I think growing up in that era as a female probably makes me more sensitive about the lyrics - my experience is that a lot of men don't even hear them and don't interpret them the way women might. It comes down to having the experience of being women in a "man's" world and things that were galling to us weren't even on their radar. I am not sure why you would think pots being cold has any meaning other than that she is not home cooking - why else would he say that? He can warm the darn hearth, himself if that is what he wanted. Face it, cooking went with being a woman/wife - these days it doesn't but it sure did in those days. I woman who didn't cook for her man was not doing her job. In fact, my father-in-law (age 85) still expects me to cook every evening and he has yet to see me pick up a pot or pan. He doesn't hold it against me but is always suprised. It was just the way he was raised.

When I first started practicing law in the early/mid nineties, there was a cut off of chauvanism with male lawyers that was utterly striking. Say, age 65 or older, they treated the women lawyers like secretaries and expected us to make and fetch the coffee. It was unreal. They'd call us Honey, pat waitresses (it was embarassing) and direct us into nonlitigation areas - perhaps with kids or other domestic issues. Men under age, say, 58, were completely different and treated us like equals. The old breed has all but died out, retired or finally have enough sense to keep their mouths shut. They didn't mean anything by it but it was a definite change.
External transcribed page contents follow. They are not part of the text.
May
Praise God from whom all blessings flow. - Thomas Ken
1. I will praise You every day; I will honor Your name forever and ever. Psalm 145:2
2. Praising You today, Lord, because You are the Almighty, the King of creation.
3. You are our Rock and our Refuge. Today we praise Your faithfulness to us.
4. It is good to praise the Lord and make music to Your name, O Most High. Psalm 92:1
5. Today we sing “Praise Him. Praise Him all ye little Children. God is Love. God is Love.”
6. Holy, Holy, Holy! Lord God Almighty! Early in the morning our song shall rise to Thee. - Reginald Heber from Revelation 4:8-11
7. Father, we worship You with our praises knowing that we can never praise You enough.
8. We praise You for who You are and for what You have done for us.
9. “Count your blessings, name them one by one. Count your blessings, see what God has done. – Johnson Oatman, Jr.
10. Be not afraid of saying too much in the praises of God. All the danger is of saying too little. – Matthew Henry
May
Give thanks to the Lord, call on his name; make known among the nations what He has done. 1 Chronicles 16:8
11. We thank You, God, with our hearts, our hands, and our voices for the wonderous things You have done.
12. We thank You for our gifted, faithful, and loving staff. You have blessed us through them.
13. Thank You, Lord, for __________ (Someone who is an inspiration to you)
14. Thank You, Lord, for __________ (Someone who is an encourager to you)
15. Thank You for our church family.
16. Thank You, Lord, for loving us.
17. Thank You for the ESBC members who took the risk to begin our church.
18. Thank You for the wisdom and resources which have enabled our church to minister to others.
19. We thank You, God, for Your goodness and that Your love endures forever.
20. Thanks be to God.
For that matter, women of my mother's era often acted like little bunnies, fluffy and living for male attention and approval. I don't mean they were hussys but I just saw many women who came of age post WWII but before the sixties that seemed to define themselves by being soft and attractive. Contrast that with the women of the thirties and forties. THOSE were women who actually "did" things and blazed trails without asking for special favors and asking people to make allowances for their femininity. Of course, in those days, women had to choose between being wives and mothers and being career women (pre reliable birth control).